#### [JOB]
Your answer should consist of every line in the records that holds "Livraison".

#### [INFORMATION GIVEN]
______________________________

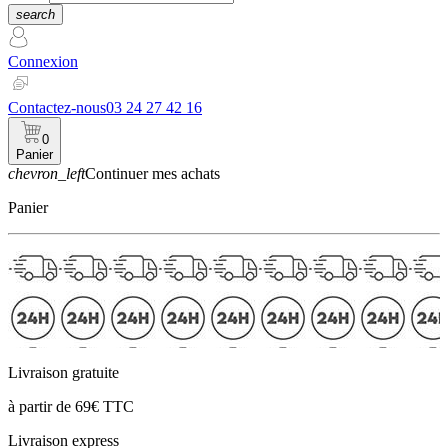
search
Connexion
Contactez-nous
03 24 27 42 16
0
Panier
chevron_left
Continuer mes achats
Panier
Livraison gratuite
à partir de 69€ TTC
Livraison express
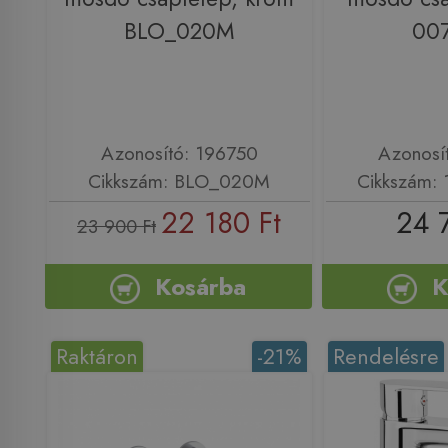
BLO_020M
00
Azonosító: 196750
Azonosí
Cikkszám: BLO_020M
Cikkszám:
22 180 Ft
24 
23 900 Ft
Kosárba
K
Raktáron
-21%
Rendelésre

______________________________

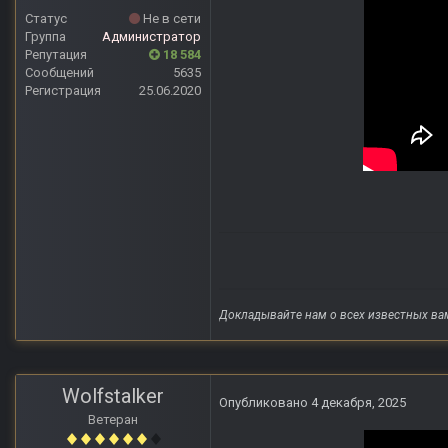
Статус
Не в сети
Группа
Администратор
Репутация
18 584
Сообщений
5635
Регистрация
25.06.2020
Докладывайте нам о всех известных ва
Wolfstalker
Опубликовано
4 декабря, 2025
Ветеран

______________________________

#### [TASK ANSWER]
Livraison gratuite
Livraison express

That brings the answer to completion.